**JOB**: Copy the passage about the idle ships word for word, starting at "His appearance, in" and ending at "destination between them.".

**EXERCISE TEXT**:
************

His appearance, in a peaked cap and uniform, seems rather odd; an
officer without a crew. But there is something slightly odder about
the vast distance between my jolly boat and his lofty position, which I
can't immediately put my finger on.





Then I have it - his 750ft-long merchant vessel is standing absurdly
high in the water. The low waves don't even bother the lowest mark on
its Plimsoll line. It's the same with all the ships parked here, and
there are a lot of them. Close to 500. An armada of freighters with no
cargo, no crew, and without a destination between them.






Simon Parry among the ships in southern Malaysia
My ramshackle wooden fishing boat has floated perilously close to this
giant sheet of steel. But the face is clearly more scared of me than I
am of him. He shoos me away and scurries back into the vastness of his
ship. His footsteps leave an echo behind them.





Navigating a precarious course around the hull of this
Panama-registered hulk, I reach its bow and notice something else
extraordinary. It is tied side by side to a container ship of almost
the same size. The mighty sister ship sits empty, high in the water
again, with apparently only the sailor and a few lengths of rope for
company.





Nearby, as we meander in searing midday heat and dripping humidity
between the hulls of the silent armada, a young European officer peers
at us from the bridge of an oil tanker owned by the world's biggest
container shipping line, Maersk. We circle and ask to go on board, but
are waved away by two Indian crewmen who appear to be the only other
people on the ship.

************

**SOURCE INFORMATION**:
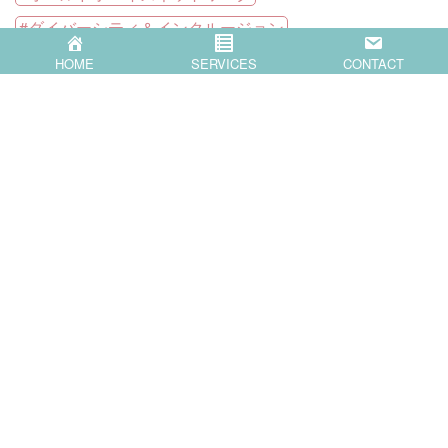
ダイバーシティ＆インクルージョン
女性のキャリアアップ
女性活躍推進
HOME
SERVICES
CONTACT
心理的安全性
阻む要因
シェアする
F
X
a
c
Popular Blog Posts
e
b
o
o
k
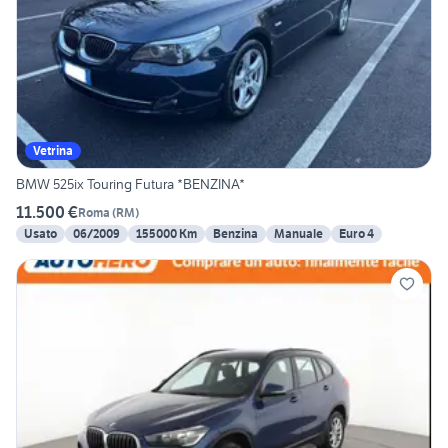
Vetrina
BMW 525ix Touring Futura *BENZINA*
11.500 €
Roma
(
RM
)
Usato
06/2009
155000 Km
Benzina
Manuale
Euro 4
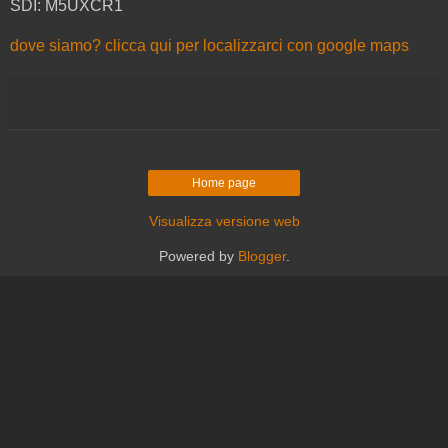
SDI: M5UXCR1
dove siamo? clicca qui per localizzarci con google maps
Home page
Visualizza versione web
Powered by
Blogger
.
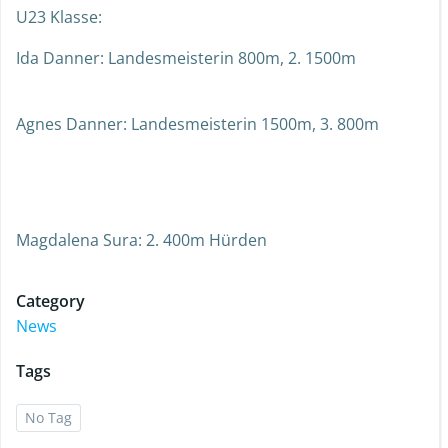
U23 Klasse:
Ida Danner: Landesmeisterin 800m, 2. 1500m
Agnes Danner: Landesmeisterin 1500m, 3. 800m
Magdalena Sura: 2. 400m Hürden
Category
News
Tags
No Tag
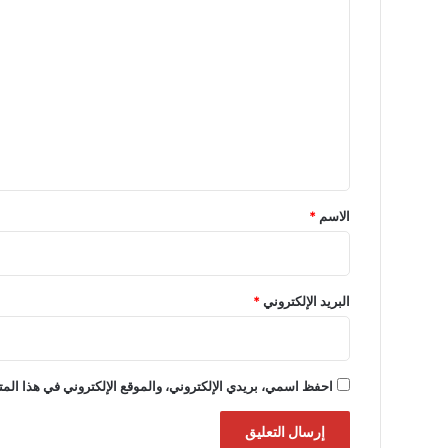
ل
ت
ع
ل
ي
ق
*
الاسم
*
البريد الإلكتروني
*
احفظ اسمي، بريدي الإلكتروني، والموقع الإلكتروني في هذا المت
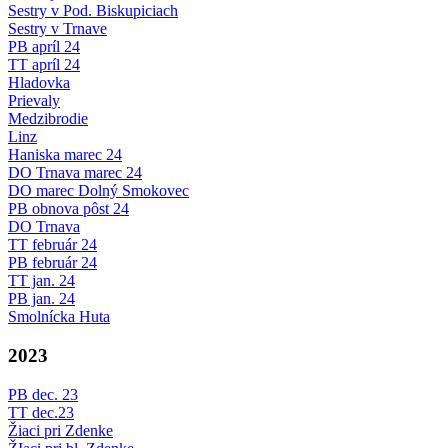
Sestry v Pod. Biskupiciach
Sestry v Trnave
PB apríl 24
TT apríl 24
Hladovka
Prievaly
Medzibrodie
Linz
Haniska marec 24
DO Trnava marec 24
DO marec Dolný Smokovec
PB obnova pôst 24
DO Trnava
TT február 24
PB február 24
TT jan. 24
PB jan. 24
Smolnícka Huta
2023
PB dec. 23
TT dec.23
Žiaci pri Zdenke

************

**RESPONSE AREA**:
His appearance, in a peaked cap and uniform, seems rather odd; an
officer without a crew. But there is something slightly odder about
the vast distance between my jolly boat and his lofty position, which I
can't immediately put my finger on.





Then I have it - his 750ft-long merchant vessel is standing absurdly
high in the water. The low waves don't even bother the lowest mark on
its Plimsoll line. It's the same with all the ships parked here, and
there are a lot of them. Close to 500. An armada of freighters with no
cargo, no crew, and without a destination between them.